Com déficit de servidores e verba, o Instituto Nacional da Propriedade Intelectual tem 243 mil pedidos de patentes sem análise. Tempo médio de espera chega a 11 anos

Estadão Conteúdo
25/Jan/2017
  • btn-whatsapp
Penúria do Inpi retrata o descaso público com a inovação no Brasil

O contingenciamento de recursos e o déficit de servidores no Instituto Nacional da Propriedade Intelectual (INPI) tem afetado a análise de marcas e patentes requeridas pela indústria. 

O país terminou 2016 com um estoque de 243.820 pedidos de patentes e 421.941 de registro de marcas acumulados. 

Em reunião com o ministro da Indústria, Comércio Exterior e Serviços, Marcos Pereira, o presidente do INPI Luiz Otávio Pimentel pediu ajuda para a liberação do cadastro de reserva do concurso de 2014 e para que o governo autorize a reforma do edifício A Noite, onde o instituto tem 19 andares.

O tema preocupa o ministério porque afeta o dinamismo da indústria. Para ser aprovada, uma patente deve ser mundialmente inédita e ter aplicação industrial.
 
"Enviei ao ministro Dyogo Oliveira, do Planejamento, um ofício solicitando a análise pelo ministério da liberação de mais 210 servidores do cadastro de reserva", disse Pereira, após evento de posse dos últimos 70 dos 140 servidores aprovados no último concurso para a casa, em 2014.

O quadro total de servidores autorizado pelo ministério do Planejamento para o INPI é de 1.820 pessoas, mas hoje o total de servidores ativos (1.047) é de pouco mais da metade. Desse total, há apenas 292 pesquisadores dedicados ao exame de patentes e 131 ao de marcas.

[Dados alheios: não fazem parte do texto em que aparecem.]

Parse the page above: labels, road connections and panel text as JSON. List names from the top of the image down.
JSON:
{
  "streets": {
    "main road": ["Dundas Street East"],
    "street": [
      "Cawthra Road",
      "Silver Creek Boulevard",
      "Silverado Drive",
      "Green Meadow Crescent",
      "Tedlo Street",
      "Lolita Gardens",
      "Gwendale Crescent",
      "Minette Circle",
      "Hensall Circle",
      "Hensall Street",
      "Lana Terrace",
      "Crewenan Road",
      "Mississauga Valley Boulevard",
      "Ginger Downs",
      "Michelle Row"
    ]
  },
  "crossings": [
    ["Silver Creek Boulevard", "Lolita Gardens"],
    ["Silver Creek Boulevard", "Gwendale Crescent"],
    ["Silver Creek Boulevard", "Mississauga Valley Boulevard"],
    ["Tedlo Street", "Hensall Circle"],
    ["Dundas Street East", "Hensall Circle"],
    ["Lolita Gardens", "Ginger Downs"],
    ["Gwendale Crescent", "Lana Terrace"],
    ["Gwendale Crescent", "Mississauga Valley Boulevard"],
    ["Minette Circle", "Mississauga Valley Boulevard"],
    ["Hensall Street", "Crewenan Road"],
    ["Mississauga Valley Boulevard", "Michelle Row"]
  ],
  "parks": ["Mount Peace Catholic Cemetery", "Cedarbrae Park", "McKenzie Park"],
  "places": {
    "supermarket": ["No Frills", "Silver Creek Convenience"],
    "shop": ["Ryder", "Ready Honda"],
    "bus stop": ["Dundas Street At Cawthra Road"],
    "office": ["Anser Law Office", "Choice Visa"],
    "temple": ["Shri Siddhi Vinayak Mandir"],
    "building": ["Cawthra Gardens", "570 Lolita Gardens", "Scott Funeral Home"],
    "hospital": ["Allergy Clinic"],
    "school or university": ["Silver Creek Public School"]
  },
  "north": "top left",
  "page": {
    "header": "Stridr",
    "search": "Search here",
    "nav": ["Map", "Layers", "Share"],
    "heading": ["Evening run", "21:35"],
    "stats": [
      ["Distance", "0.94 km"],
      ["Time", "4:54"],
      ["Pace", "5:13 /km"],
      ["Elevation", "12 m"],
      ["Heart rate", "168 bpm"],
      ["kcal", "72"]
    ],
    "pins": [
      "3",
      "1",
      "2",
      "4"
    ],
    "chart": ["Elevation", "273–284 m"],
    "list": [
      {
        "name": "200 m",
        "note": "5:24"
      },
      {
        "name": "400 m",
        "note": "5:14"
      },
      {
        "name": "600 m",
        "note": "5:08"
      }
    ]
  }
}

Pelo menos nos últimos quatro anos houve um significativo descasamento entre número de depósitos (pedidos) e decisões - deferimento, indeferimento ou arquivamento - de concessão de patentes. 

Em 2016, 31.020 patentes foram solicitadas e 25.481 decisões tomadas. No ano anterior a distância foi ainda maior: de 33.043 pedidos apenas 48% foram examinados. O tempo médio de espera para uma decisão de patente no Brasil é de 10,8 anos.

De acordo com o presidente do INPI, com a posse dos 70 novos servidores o instituto vai conseguir equilibrar o patamar de entradas e saídas anuais de pedidos, mas ainda terá que solucionar o passivo de pedidos em estoque. 

Isso passa também por melhoria de processos e ganho de eficiência. Entre outras medidas, o instituto passou a adotar o trabalho remoto, aumentando em até 30% a produtividade dos funcionários. Pimentel cogita a terceirização de parte dos exames e uso de exames já feitos em outros países para reduzir o estoque.

Com o ajuste fiscal, o INPI foi vítima de forte contingenciamento de recursos por parte do governo federal a partir de 2015. Segundo Pimentel, em 2016 o ajuste foi ainda mais forte. O orçamento de R$ 135 milhões foi contingenciado e passou a R$ 60 milhões.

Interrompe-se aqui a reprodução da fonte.